◆ Exercise aim:
Please turn every line of the data below into a numbered list, skipping the blank lines and leaving the pictures out.

◆ Exercise materials:
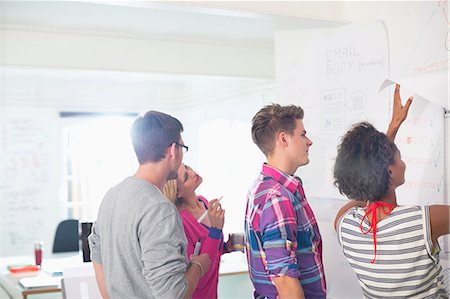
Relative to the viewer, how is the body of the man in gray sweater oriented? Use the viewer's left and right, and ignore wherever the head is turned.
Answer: facing away from the viewer and to the right of the viewer

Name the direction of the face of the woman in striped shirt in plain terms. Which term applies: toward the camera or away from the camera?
away from the camera

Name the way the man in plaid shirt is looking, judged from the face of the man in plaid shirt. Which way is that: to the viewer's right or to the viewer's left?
to the viewer's right

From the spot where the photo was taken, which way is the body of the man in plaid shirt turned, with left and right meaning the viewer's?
facing to the right of the viewer

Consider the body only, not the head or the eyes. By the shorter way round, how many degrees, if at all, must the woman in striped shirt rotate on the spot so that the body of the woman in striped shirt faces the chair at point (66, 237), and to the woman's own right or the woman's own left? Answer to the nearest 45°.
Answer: approximately 90° to the woman's own left

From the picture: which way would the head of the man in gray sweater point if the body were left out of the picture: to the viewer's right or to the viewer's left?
to the viewer's right

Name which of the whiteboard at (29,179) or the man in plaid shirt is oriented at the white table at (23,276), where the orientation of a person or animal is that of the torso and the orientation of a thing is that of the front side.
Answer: the whiteboard

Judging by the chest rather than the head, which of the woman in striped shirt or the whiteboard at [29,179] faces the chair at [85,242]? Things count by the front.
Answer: the whiteboard

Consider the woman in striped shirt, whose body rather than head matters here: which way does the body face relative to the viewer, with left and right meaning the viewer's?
facing away from the viewer and to the right of the viewer

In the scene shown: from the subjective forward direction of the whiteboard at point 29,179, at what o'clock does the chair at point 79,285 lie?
The chair is roughly at 12 o'clock from the whiteboard.

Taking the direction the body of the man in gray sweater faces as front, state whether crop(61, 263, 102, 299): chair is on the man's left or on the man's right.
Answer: on the man's left
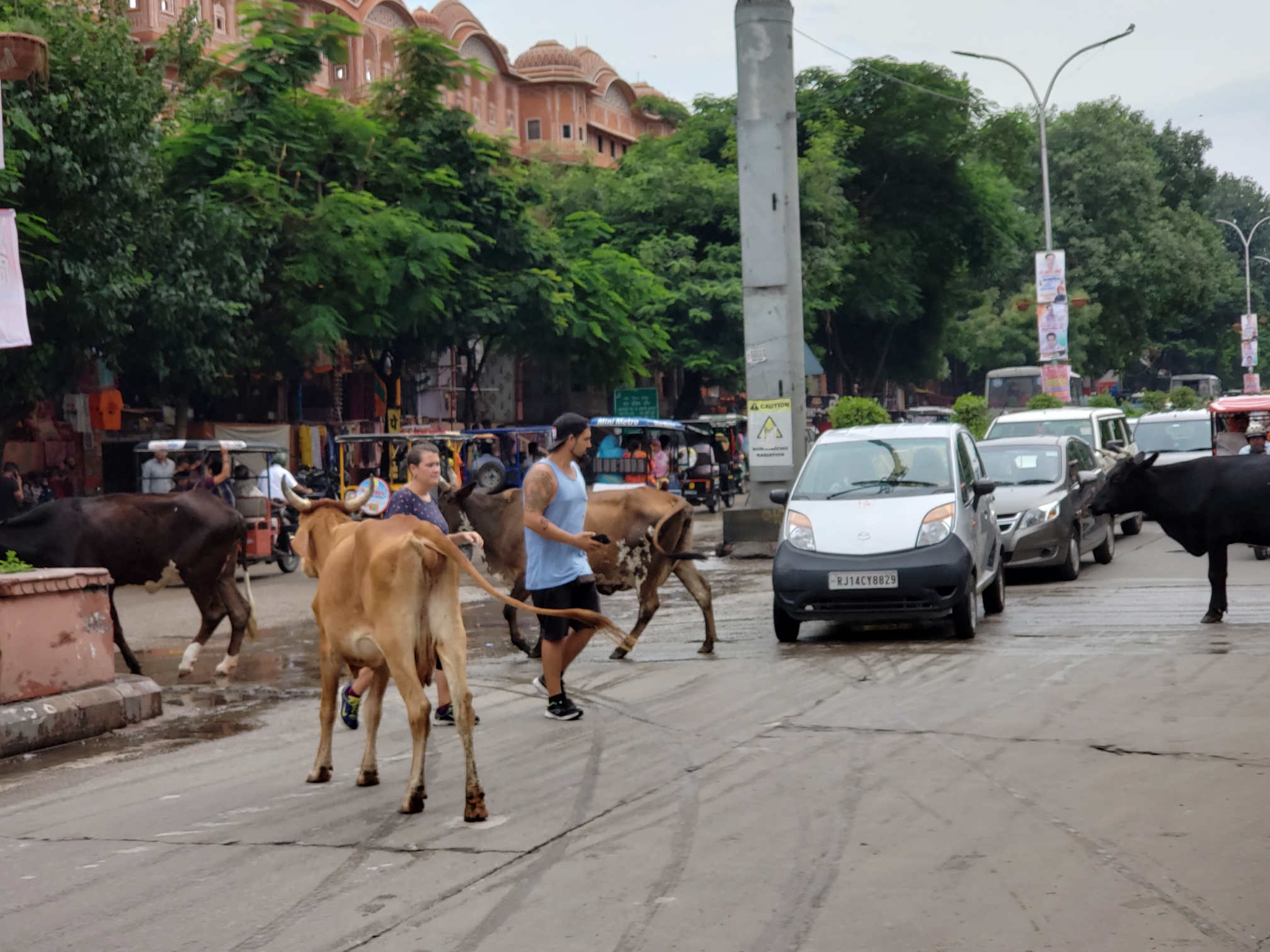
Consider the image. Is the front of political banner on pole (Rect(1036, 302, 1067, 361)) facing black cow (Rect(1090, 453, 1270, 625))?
yes

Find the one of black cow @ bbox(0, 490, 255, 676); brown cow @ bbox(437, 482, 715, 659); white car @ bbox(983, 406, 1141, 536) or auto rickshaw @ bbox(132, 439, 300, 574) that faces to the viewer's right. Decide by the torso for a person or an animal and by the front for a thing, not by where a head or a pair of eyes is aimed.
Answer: the auto rickshaw

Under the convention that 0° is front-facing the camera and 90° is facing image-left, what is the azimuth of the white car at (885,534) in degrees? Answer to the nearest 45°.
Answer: approximately 0°

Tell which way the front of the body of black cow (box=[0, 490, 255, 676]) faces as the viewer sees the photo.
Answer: to the viewer's left

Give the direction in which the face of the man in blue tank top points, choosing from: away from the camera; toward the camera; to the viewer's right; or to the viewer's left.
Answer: to the viewer's right

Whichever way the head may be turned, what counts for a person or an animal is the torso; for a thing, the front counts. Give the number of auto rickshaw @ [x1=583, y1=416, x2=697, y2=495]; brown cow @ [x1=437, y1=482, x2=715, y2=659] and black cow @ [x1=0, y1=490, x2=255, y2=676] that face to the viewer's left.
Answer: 2

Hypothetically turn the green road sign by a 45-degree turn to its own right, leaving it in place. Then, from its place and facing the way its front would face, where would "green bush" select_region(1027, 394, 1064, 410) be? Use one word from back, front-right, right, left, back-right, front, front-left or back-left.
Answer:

◆ Response for this exercise:
1. Relative to the viewer, how is the body of the man in gray sweater oriented? Use the viewer's left and right, and ignore wherever the head is turned.
2. Answer: facing away from the viewer and to the right of the viewer
3. Name the direction of the face of the woman in striped shirt in plain terms. Which term applies: toward the camera or away from the camera?
4. away from the camera
5. Name the way the man in plaid shirt is looking, judged from the face of the man in plaid shirt. Which way is that: to the viewer's right or to the viewer's left?
6. to the viewer's right
7. From the spot where the photo was taken, which way is the body of the man in plaid shirt turned, with left and right meaning the viewer's?
8. facing to the right of the viewer
9. Consider the body only, not the head or the eyes. By the shorter way round, how many degrees, if at all, must the woman in striped shirt rotate on the spot so that the body of the woman in striped shirt faces the chair at point (66, 237), and to the woman's own right or the woman's own left? Answer to the nearest 45°.
10. Answer: approximately 90° to the woman's own left
11. From the picture: which way would the head of the man in gray sweater point if the body were left out of the picture: to the viewer's right or to the viewer's left?
12. to the viewer's right
13. Name which of the whiteboard at (29,179) or the man in plaid shirt is oriented at the white table at (23,276), where the orientation of a person or animal is that of the torso and the orientation of a thing is that of the front side.
14. Answer: the whiteboard
15. Judging by the chest rather than the head, which of the woman in striped shirt or the whiteboard at [29,179] faces the chair at [85,242]? Things count by the front.
16. Answer: the whiteboard
17. Consider the woman in striped shirt, whose body rather than head matters here: which way does the body face relative to the viewer, with left and right meaning the viewer's?
18. facing away from the viewer and to the right of the viewer
19. In the scene shown: from the subjective forward direction of the whiteboard at point 29,179, at what o'clock does the chair at point 79,285 lie?
20. The chair is roughly at 12 o'clock from the whiteboard.
21. Taking the direction the body of the man in gray sweater faces as front, state whether crop(61, 263, 102, 299): chair is on the man's left or on the man's right.
22. Answer: on the man's left
23. Consider the image. Is the front of political banner on pole (Rect(1036, 302, 1067, 361)) facing black cow (Rect(1090, 453, 1270, 625))?
24. yes
25. Find the one of black cow @ bbox(0, 490, 255, 676); brown cow @ bbox(437, 482, 715, 659); white car @ bbox(983, 406, 1141, 536) or auto rickshaw @ bbox(132, 439, 300, 574) that faces to the viewer's right. Decide by the torso for a person or an animal and by the front for a thing, not by where a head or a pair of eyes is aimed.
26. Answer: the auto rickshaw
27. Under the convention that 0° is front-facing the camera and 90° is facing image-left, what is the azimuth of the white car at (885,534) in degrees? Answer to the nearest 45°.
28. Answer: approximately 0°
29. Tell which way the front of the body of black cow (box=[0, 490, 255, 676]) faces as the viewer sees the photo.
30. Answer: to the viewer's left
31. Give the direction in which the face of the man in blue tank top points, choosing from: away from the camera; toward the camera; to the viewer's right; or to the viewer's left.
32. Answer: to the viewer's right
33. Whichever way the head may be turned, what counts for a person or an animal is the torso; for a thing, the front counts. Give the number of auto rickshaw @ [x1=583, y1=416, x2=697, y2=495]; brown cow @ [x1=437, y1=482, x2=715, y2=659] and black cow @ [x1=0, y1=490, x2=255, y2=676] that face to the viewer's left.
34. Answer: 2
35. Hypothetically turn the green road sign by a 45-degree turn to its own right, leaving it in place. Then, from its place and facing the way its front would face, where would "green bush" select_region(1027, 394, 1064, 410) be? Use one word from back, front-right, right, left, back-right, front, front-left or back-left.
36. Answer:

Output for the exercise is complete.